Wednesday, June 15, 2005

Valid criticism

Every time I hear the Conservatives championing the status quo on health care, I cringe. Same when they absently recite the 'us too, only better' line when speaking of daycare with the provinces. When they agree to honour every deal, every committment, every promise that Paul Martin makes -- I want to shake them and say 'WHY?!'

The public doesn't care who writes the cheque. It may just as well be the Liberals as the Conservatives if their outlooks are so much the same.

The Supreme Court decision on health care insurance was the perfect opportunity for them to take a bold stand and say 'enough is enough. We have to find new ways of looking at old problems'. Instead, they stood in the House and dredged up years old news about cut transfer payments leading to the current crisis. Not a winning strategy.

Chantel Hebert has a must-read in the Star today about this very issue.

I loathe the personal attacks that have been heaped on Harper. They are a distraction from the real issues. Charming manners and smooth patter might make a person fun company, but it doesn't make them a leader and it doesn't mean they're a thinker. That said, assessing his strategies is valid.

In an effort to appease his critics, Harper has allowed to the party veer left, and as Hebert points out -- it doesn't work on him.

It is hard when the Prime Minister is running around offering money here and there and everywhere, to say 'no', to some of these special (and one might argue, deserving) groups. It is easy to wonder if they did that, might they still have a chance of being elected. Rather than take the risk, Harper has decided to play along. It's a game he can't win. It alienates the base, and gives fodder for those who sense the party's weakness and then exploit the follower mentality.

Harper and his MPs have to take a bold stand on contentious issues. Same-sex isn't enough. It might please the social conservatives, but it is not enough to bring over those who would shrug at the issue. Most people are not going to look big picutre on this one -- it will take a few Supreme Court decisions undermining religions before people realise the damage this bill can impose.

The Conservatives must be ready to uphold Conservative principles. If they are going to say 'we'll honour' government agreements -- let them be prepared to say -- we will honour the government's committment to funding, but we will do so without the prohibitions and restrictions they have placed on Provincial discrection' -- in other words, the gas tax can go to build roads and fix bridges, child care provisions can go to support families who make choices other than government run institutions.

They have fought so loud and so hard against the NDP budget, but instead of stating the obvious -- that Paul Martin has no intention of ever putting money to most of the programs on on this bill -- they allow themselves to be painted as 'against post secondary education, against the environment, against affordable housing.' From the beginning they should have been saying that this bill is not important because it isn't worth the napkin it was written on.

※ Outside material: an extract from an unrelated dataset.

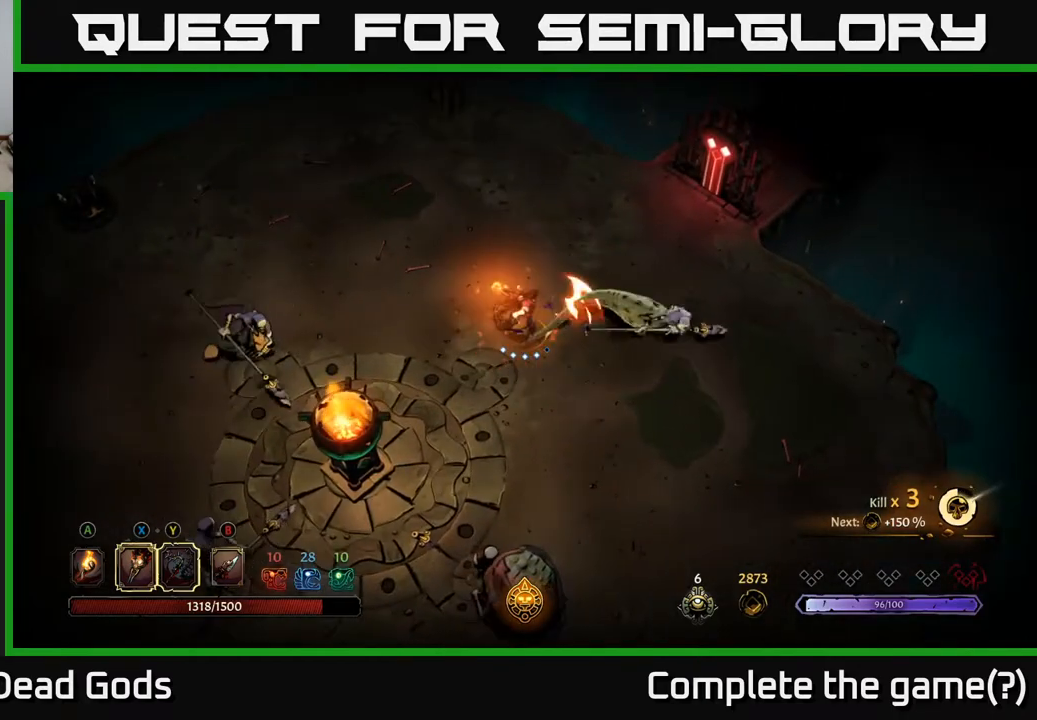
{"buttons": [], "left_stick": "right", "right_stick": "center", "events": [[100, "X", "down"], [217, "X", "up"], [333, "X", "down"], [417, "X", "up"]]}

Liberals like John McKay and Ralph Goodale keep giving business the nudge and wink -- 'it's all contingent on economic performance and suplus and paying down deficit -- hinting that these targets will never be met -- at least not within this mandate. The Conservatives have kept the public thinking that this money is going to start flowing in July. Instead of treating it with the incredulity it deserves, they have raised its public perception, and when the money fails to flow -- they will be blamed or it will be remembered that they didn't want it to flow anyway. They will lose their 'right' to expose the Liberal fraud because they have played it as though it were a real deal instead of a sham.

Jack Layton can't stand up and say he's been played for a fool, but if the Conservatives start to treat this as a 'who cares -- it's never gonna happen' issue -- people might start to pay attention to all the 'ifs' in C-48.

If politics is all strategy, you have to learn to pick your battles. So far, the Conservatives have been too afraid of dropping in the polls to do that.

A lot of good it's done them.

canadianna

1 comment:

W.L. Mackenzie Redux said...

Thre CPC walks on glass where the liberal get a free ride. That's a fact of life with the MSM and it has had the effect of the Conservatives being scared to commit to anything policy wise except the vaguest of directions.

If yhey're for health care they're branded as staus qio...if they're against status quoe, they'r branded radicals....frankly, I think the SCC saved Harper and the CPC a whole lot of dancing around on this issue...the CPC can now say they suppoert the SCC and open health care to private supplimental ...simple...I just don't think the people handlong Harper and in communications are all that bright.